Whilst we recognize the enormous contribution China has made in the tea industry this is one area where we like to blow our own trumpets. Most of the world is familiar with our Ceylon Tea, long recognized as one of the highest qualities of tea anywhere. With the healthful benefits of tea gaining more exposure, there is a growing interest globally in high quality teas. In Sri Lanka we wish to build on our expertise and natural resources in this area.

After privatization of the plantations sector in the 1990s, our businesses are now increasingly developing distinctive brands and exporting finished tea products throughout the world. These businesses are looking at new ways to develop these markets and at the same time strengthening the brand of Ceylon Tea. We are now removing the remaining regulations and welcoming much greater foreign participation in the plantations sector. The potential for linkage between the Chinese tea producers and the Sri Lankan tea producers could be enormous.

In addition, our Government is also seeking new ways to encourage the growth and development of commercial agriculture, with the goal of creating higher value export commodities. We are expanding ways to help farmers identify and implement new, more productive methods such as micro and drip irrigation methods. We are taking steps to give easier access to higher yielding seeds and plant materials. Furthermore, fish and shrimp farming, cultivation and processing of spices and floriculture are just some of the new areas being developed.

All of these measures are aimed at boosting productivity, which is essential in raising the economic welfare of our people in rural areas. A large proportion of our people lives in rural areas and directly and indirectly depends upon agriculture to earn their livings.

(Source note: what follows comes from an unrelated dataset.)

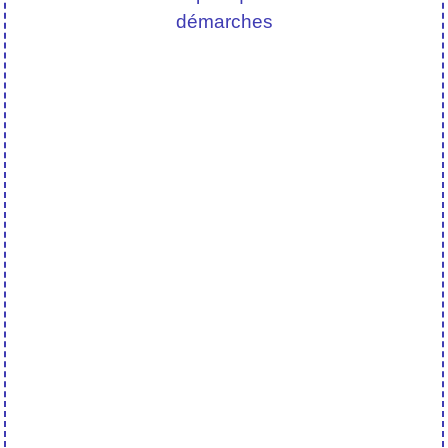
démarches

In this context, I would like to express our country’s appreciation of the support being given by the people of China through support for projects to increase rural electrification.

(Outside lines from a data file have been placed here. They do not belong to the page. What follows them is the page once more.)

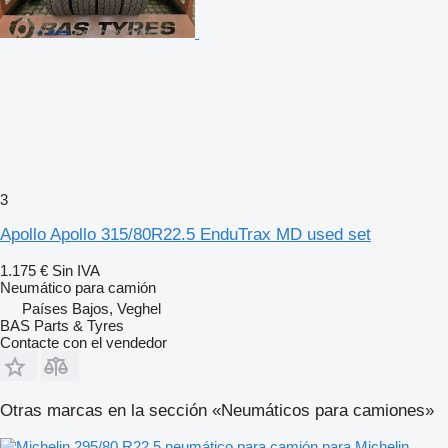
3
Apollo Apollo 315/80R22.5 EnduTrax MD used set
1.175 €
Sin IVA
Neumático para camión
Países Bajos, Veghel
BAS Parts & Tyres
Contacte con el vendedor
Otras marcas en la sección «Neumáticos para camiones»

A future growth area where Chinese companies might be interested in involvement in Sri Lanka is with construction and property development. Much work is being planned for our infrastructure. Our aim is to expand the productive business areas way beyond Colombo and in to the rural areas. This in itself will necessitate the establishment of new business parks as well as the building and selling of houses for the workers.

There are many other areas where we are working hard to build the basics for the new regional hub we would like to be. Although I haven’t mentioned it so far, our plans for an integrated and highly developed ICT industry are critical both for rural and urban development. I leave you with this thought. Today the world works twenty-four hours a day.

Any business in the US can hand over a project to a company in Sri Lanka and with the time difference continue the process as the American workers go to sleep. Then the further time difference between Sri Lanka and China allows for a further hand over from Sri Lankan companies before the Chinese companies continue a project and hand it back to the American companies as they awake in the morning. The strategic implications for both our countries in working with the West could be enormous.

In conclusion the opportunities are unlimited. I have been able to describe just a few of the key economic activities that our Government in Sri Lanka is carrying out. I believe it shows that there are a great many opportunities for investors and businesses that want to participate in the transformation that is now taking place in our country. I know that Sri Lanka’s role as a key regional hub for transport and logistics, for finance and trade, will be of increasing importance in the development of integrated markets with Asia and with the rest of the world.

Such confidence is born through the strength of our people, the resolve to eliminate our twenty year conflict and rebuild our country as well as a knowledge of the quality of our existing products.

I won’t ask you to just take it from me. I am so confident that I invite you to come and visit Sri Lanka. Come and see our country and meet our people. I know that when you do, you will have more than a pleasant holiday. You will find a new partner, a trade partner ready and willing to make a success of the new opportunities that lie ahead.